Cells don't just execute stored programs (100% memory). They don't just respond randomly to stimuli (100% reasoning). They maintain goal states while adapting to circumstances. They retrieve patterns and modify them.
The bioelectric "prepattern" is the 25% — the stored target. The cellular metabolism is the 75% — the ongoing reasoning that navigates toward the target.
Same ratio. Same architecture. Scale-invariant.
Perhaps this isn't coincidence. Perhaps the 25/75 split is an attractor in the space of cognitive architectures — a stable point that any self-organizing system converges toward.
If so, it's not just a design recommendation for AI. It's a discovery about the structure of intelligence itself.
Building Down
We've been building AI from the top down. Start with the organism-level function (answer questions, generate code), then worry about architecture.
Levin's framework suggests we might also build from the bottom up. Start with minimal cognitive units. Give them goals, competencies, and coordination mechanisms. Let complex behavior emerge from their interaction.
This is the opposite of the monolithic LLM approach. It's agent-first, swarm-native, bio-inspired.

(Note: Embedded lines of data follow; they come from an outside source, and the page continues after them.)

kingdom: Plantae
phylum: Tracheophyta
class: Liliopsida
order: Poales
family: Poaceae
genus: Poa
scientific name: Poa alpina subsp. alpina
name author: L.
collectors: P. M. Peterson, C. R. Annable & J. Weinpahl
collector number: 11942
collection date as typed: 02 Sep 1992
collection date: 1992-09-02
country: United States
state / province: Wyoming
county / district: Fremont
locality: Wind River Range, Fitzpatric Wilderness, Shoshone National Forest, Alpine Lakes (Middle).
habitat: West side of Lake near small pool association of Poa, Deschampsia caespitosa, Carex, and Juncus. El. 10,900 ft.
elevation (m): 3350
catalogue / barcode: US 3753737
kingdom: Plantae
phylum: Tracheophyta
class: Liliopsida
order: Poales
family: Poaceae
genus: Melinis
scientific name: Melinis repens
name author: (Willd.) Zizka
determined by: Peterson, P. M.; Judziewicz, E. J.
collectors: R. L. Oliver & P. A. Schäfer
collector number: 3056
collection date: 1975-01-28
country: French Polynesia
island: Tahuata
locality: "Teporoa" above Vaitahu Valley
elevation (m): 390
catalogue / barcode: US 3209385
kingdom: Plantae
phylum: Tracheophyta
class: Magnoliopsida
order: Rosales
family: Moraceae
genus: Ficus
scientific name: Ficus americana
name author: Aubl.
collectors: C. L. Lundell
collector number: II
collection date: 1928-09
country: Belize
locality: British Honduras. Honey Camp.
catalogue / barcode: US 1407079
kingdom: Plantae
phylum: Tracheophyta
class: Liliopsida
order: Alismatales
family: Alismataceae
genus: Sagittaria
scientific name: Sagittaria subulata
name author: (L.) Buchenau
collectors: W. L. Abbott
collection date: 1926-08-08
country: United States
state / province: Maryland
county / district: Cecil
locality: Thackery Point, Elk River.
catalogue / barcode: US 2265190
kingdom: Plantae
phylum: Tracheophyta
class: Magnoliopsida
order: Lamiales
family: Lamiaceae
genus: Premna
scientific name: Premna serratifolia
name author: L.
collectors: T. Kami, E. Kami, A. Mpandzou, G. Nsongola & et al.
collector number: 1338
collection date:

We don't know if it will work for AI. But it worked for biology. Every complex organism is built this way — nested hierarchies of cognitive agents, coordinated through shared substrates, maintaining goal states across scales.
The flatworm regenerates because its parts know what the whole should look like. Maybe AI systems need to work the same way.
Coda: The New Core Idea
Add to the framework:
#8: Cognition All the Way Down
"Intelligence isn't localized to brains or special architectures. It exists at every scale of self-organizing systems. Cells are agents. Tissues have goals. Organisms are federations. And the coordination mechanisms that bind them — cognitive glue — may be more fundamental than the agents themselves."
The implication for AI: Stop asking if it's "really" intelligent. Start asking what competencies it has, at what scales, with what coordination mechanisms.
Design for nested agency. Build cognitive glue. Watch for drift.
And remember: the flatworm knows something we're still learning. Memory survives decapitation when it's stored in the whole.
This essay extends work on Gate Theory, controlled symbiogenesis, and world model progression. Source material: Michael Levin's lab (Tufts), Richard Watson (Southampton), Levin & Watson "Machines All the Way Up, Cognition All the Way Down" paper.